Friday, September 06, 2013 2:22 PM comments (0)

annual visit“How are you feeling?” is probably one of the first questions your doctor will ask during your annual visit. If you haven’t needed to see your doctor between physicals, your answer will most likely be, “Fine.” It won't be until later that you remember all the miscellaneous symptoms, heath issues, and aches and pains from the last year. 

Don’t miss another opportunity to maximize your time with your doctor. By planning and preparing beforehand, you ensure that you’ll remember to ask the correct questions during the limited time you have with your primary care physician.  

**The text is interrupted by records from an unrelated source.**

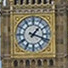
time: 1:18
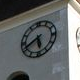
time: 5:40
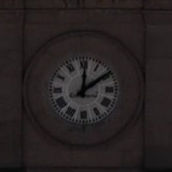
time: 12:09
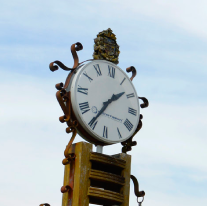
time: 1:35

Curtis Mann, MD, Family Medicine at NorthShore, offers some tips on how to make the most of your time with your doctor:

  • Make a list of symptoms. Prepare a list of the aches, pains, symptoms and changes in your health that might have caused concern at some point between your annual visits. Prioritize your list of symptoms so that you can be sure to address those that are the most concerning. You might not be able to go over everything at your annual visit but you’ll be able to touch on everything during future visits. 
  • Have a list of important questions prepared. When pressed for time, questions that were high priority might get lost in the shuffle. Prepare a list of questions you want answered in advance and use it to jog your memory during your appointment.
  • Make another list of prescriptions and medications. Your list should include everything, from prescriptions to vitamins and supplements. You want to ensure you are giving your doctor your full health story. 
  • Come prepared to answer your doctor’s questions. This isn’t your first visit to a doctor, so come prepared to answer the basic topics: family health history, health concerns, etc. This will leave you more time to ask any specific questions you might have. 
  • Dress for the occasion. You might not have much face-to-face time with your doctor, so don’t wear clothing that requires lots of time to get on and off. To save even more time, ask to change into a gown before your doctor enters the room.
  • Write down what your doctor tells you. You’ll probably cover a lot of ground in very little time. Your doctor will write your prescriptions but lifestyle recommendations might be told to you. Write down recommendations your doctor makes so you can remember to follow them in the year between visits. 
  • Ask about a follow-up visit. If there are issues you have not addressed during your annual exam, ask your doctor about a follow-up visit before leaving the office.
  • Review printed materials after your visit. Don’t wait to read the materials your doctor provides, whether they are printed for you or provided through NorthShoreConnect. Are the medications listed correctly? Are your listed health issues up to date? This is where the teamwork between physician and patient can maximize healthcare outcomes.

Do you have a yearly physical? How do you make the most of your annual visit?